## Task item
Would you repeat the listing below exactly, with no pictures in it?
+-------+
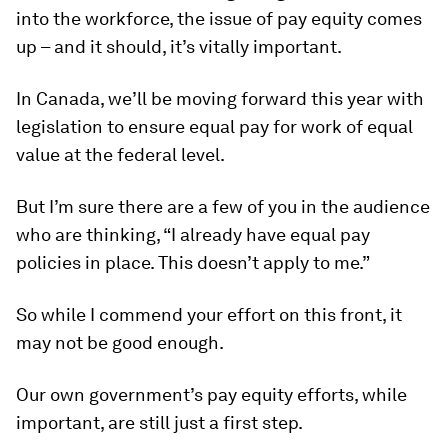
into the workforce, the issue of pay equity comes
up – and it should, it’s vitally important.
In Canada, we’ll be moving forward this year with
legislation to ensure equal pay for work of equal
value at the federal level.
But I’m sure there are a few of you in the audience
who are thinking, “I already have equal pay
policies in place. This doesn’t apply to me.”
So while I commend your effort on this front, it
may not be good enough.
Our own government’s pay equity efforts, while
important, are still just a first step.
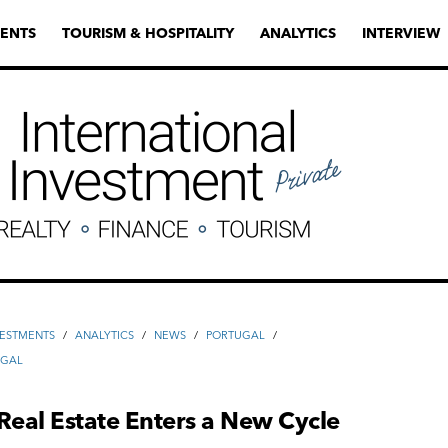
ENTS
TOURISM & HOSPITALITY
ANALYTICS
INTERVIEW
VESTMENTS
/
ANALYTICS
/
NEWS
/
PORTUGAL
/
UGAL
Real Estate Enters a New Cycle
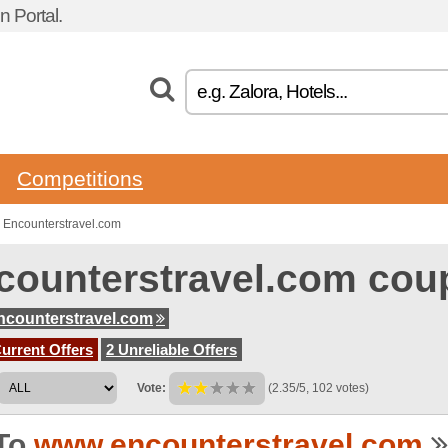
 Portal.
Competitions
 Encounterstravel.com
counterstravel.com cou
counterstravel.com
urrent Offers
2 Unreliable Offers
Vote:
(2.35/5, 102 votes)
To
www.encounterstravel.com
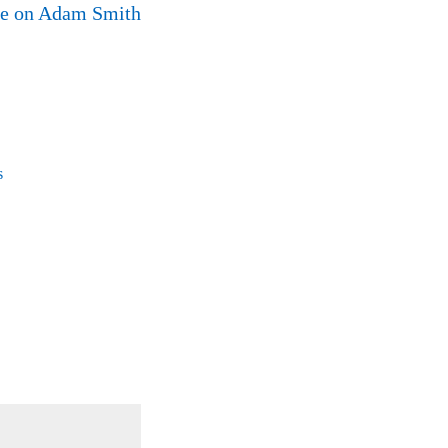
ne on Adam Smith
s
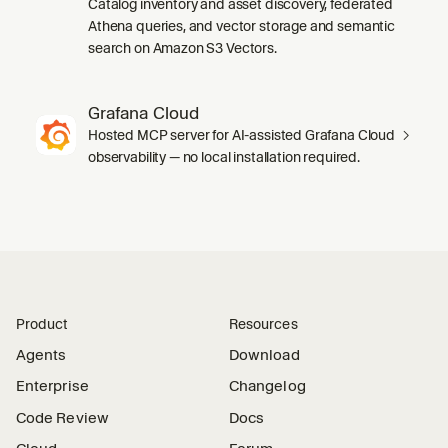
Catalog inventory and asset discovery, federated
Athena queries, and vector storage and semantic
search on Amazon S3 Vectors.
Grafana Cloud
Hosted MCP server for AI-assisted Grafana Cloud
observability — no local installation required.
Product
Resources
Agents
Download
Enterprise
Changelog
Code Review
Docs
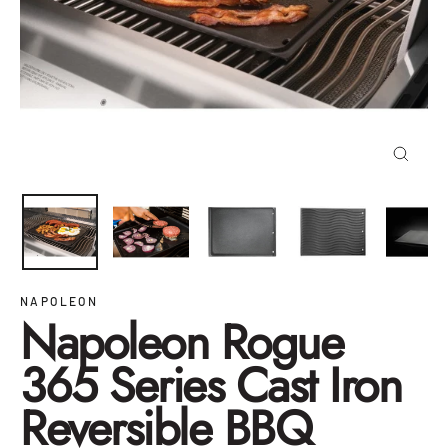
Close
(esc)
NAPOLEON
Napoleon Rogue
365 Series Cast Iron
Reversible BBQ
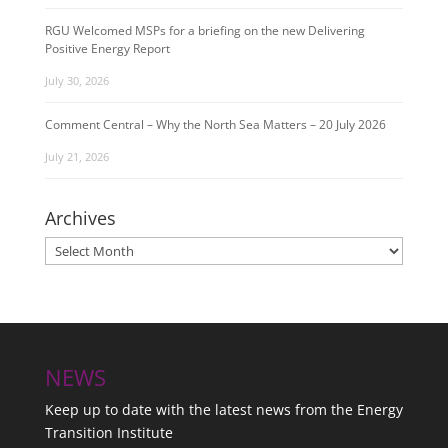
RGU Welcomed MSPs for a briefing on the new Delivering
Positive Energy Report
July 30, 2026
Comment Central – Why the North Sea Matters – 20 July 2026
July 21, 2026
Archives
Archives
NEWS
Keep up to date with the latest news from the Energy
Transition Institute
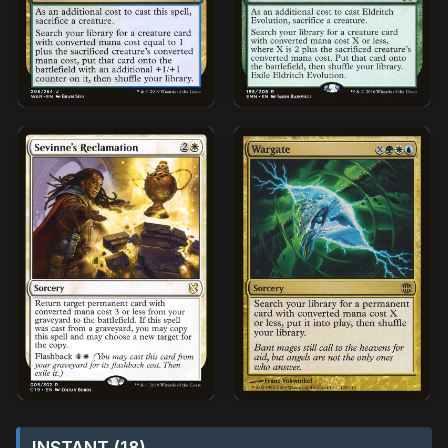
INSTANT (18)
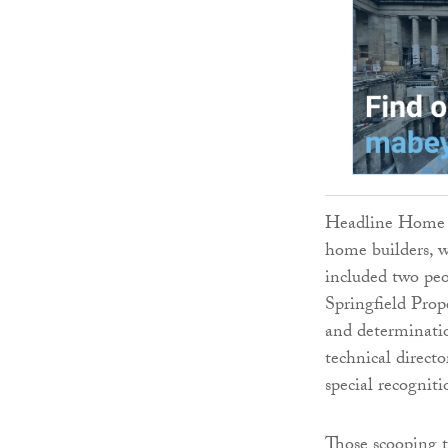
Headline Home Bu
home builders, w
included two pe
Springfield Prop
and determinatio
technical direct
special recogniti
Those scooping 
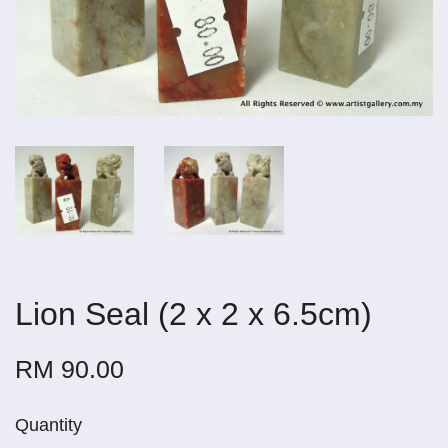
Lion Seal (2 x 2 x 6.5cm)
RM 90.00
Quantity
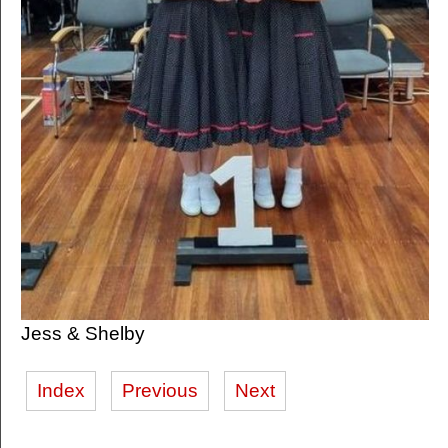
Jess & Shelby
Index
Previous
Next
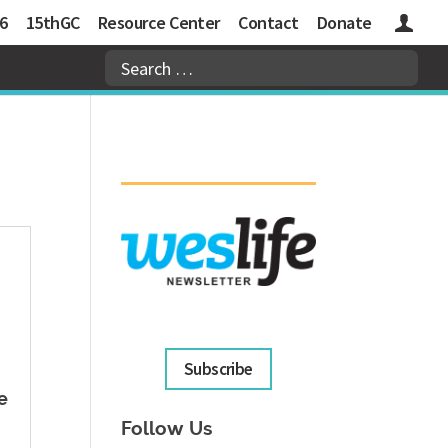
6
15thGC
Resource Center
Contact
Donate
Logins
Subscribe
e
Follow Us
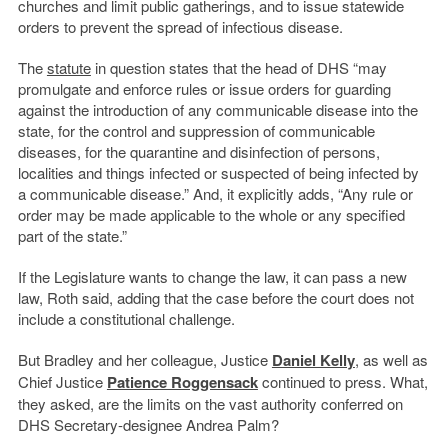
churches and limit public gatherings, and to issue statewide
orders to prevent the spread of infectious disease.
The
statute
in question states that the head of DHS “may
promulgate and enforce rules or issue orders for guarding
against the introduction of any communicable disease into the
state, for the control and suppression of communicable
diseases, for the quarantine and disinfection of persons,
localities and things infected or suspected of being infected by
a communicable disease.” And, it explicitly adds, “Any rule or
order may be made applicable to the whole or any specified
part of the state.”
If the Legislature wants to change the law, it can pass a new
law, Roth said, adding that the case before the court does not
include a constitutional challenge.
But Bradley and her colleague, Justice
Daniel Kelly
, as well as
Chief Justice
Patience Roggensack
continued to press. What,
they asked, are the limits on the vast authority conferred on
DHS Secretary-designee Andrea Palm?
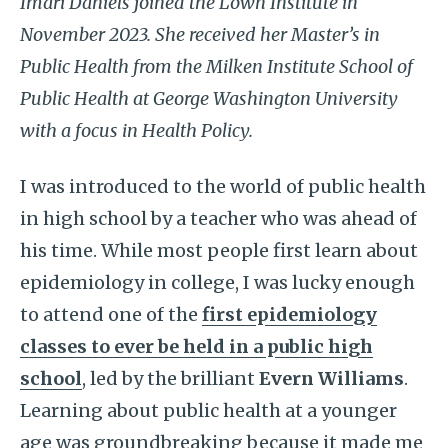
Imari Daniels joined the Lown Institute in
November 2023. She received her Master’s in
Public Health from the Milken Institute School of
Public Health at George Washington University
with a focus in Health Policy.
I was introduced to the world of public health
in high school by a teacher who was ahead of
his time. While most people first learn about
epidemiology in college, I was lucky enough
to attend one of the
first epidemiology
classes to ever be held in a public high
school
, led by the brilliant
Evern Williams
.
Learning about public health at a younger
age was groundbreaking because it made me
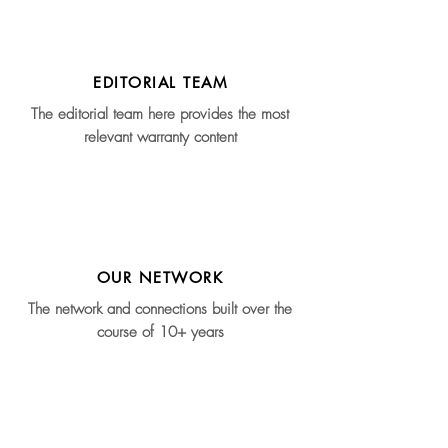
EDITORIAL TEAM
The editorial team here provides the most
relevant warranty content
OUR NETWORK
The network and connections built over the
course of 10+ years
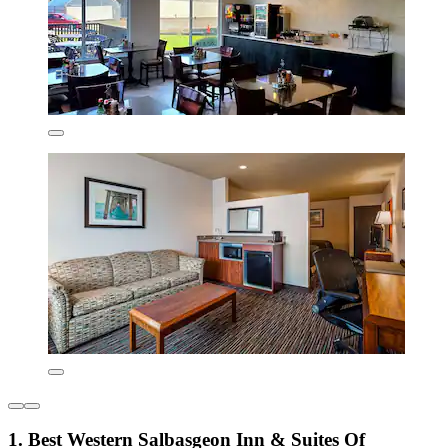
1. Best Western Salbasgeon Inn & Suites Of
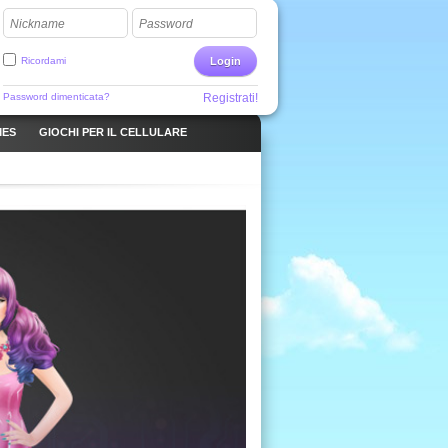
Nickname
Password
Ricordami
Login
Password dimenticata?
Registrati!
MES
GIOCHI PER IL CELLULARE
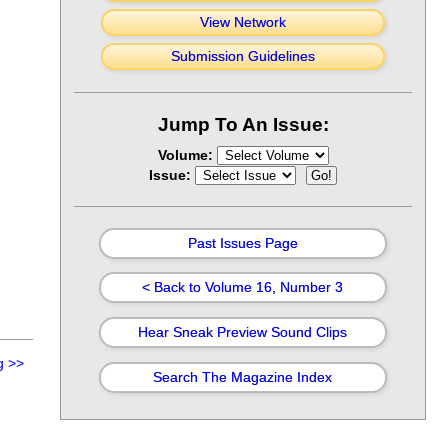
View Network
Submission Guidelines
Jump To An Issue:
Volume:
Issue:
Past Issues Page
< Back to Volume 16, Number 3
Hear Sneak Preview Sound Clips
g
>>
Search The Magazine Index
+-------+
## Task answer
into the workforce, the issue of pay equity comes
up – and it should, it’s vitally important.
In Canada, we’ll be moving forward this year with
legislation to ensure equal pay for work of equal
value at the federal level.
But I’m sure there are a few of you in the audience
who are thinking, “I already have equal pay
policies in place. This doesn’t apply to me.”
So while I commend your effort on this front, it
may not be good enough.
Our own government’s pay equity efforts, while
important, are still just a first step.
ENTS
TOURISM & HOSPITALITY
ANALYTICS
INTERVIEW
VESTMENTS
/
ANALYTICS
/
NEWS
/
PORTUGAL
/
UGAL
Real Estate Enters a New Cycle
 Portal.
Competitions
 Encounterstravel.com
counterstravel.com cou
counterstravel.com
urrent Offers
2 Unreliable Offers
Vote:
(2.35/5, 102 votes)
To
www.encounterstravel.com
ne on Adam Smith
s
Catalog inventory and asset discovery, federated
Athena queries, and vector storage and semantic
search on Amazon S3 Vectors.
Grafana Cloud
Hosted MCP server for AI-assisted Grafana Cloud
observability — no local installation required.
Product
Resources
Agents
Download
Enterprise
Changelog
Code Review
Docs
Close
(esc)
NAPOLEON
Napoleon Rogue
365 Series Cast Iron
Reversible BBQ
RGU Welcomed MSPs for a briefing on the new Delivering
Positive Energy Report
July 30, 2026
Comment Central – Why the North Sea Matters – 20 July 2026
July 21, 2026
Archives
Archives
NEWS
Keep up to date with the latest news from the Energy
Transition Institute
INSTANT (18)
Headline Home Bu
home builders, w
included two pe
Springfield Prop
and determinatio
technical direct
special recogniti
Those scooping 
Lion Seal (2 x 2 x 6.5cm)
RM 90.00
Quantity
Jess & Shelby
Index
Previous
Next
6
15thGC
Resource Center
Contact
Donate
Logins
Subscribe
e
Follow Us
churches and limit public gatherings, and to issue statewide
orders to prevent the spread of infectious disease.
The
statute
in question states that the head of DHS “may
promulgate and enforce rules or issue orders for guarding
against the introduction of any communicable disease into the
state, for the control and suppression of communicable
diseases, for the quarantine and disinfection of persons,
localities and things infected or suspected of being infected by
a communicable disease.” And, it explicitly adds, “Any rule or
order may be made applicable to the whole or any specified
part of the state.”
If the Legislature wants to change the law, it can pass a new
law, Roth said, adding that the case before the court does not
include a constitutional challenge.
But Bradley and her colleague, Justice
Daniel Kelly
, as well as
Chief Justice
Patience Roggensack
continued to press. What,
they asked, are the limits on the vast authority conferred on
DHS Secretary-designee Andrea Palm?
Imari Daniels joined the Lown Institute in
November 2023. She received her Master’s in
Public Health from the Milken Institute School of
Public Health at George Washington University
with a focus in Health Policy.
I was introduced to the world of public health
in high school by a teacher who was ahead of
his time. While most people first learn about
epidemiology in college, I was lucky enough
to attend one of the
first epidemiology
classes to ever be held in a public high
school
, led by the brilliant
Evern Williams
.
Learning about public health at a younger
age was groundbreaking because it made me
EDITORIAL TEAM
The editorial team here provides the most
relevant warranty content
OUR NETWORK
The network and connections built over the
course of 10+ years
1. Best Western Salbasgeon Inn & Suites Of
Nickname
Password
Ricordami
Login
Password dimenticata?
Registrati!
MES
GIOCHI PER IL CELLULARE
View Network
Submission Guidelines
Jump To An Issue:
Volume:
Issue:
Past Issues Page
< Back to Volume 16, Number 3
Hear Sneak Preview Sound Clips
g
>>
Search The Magazine Index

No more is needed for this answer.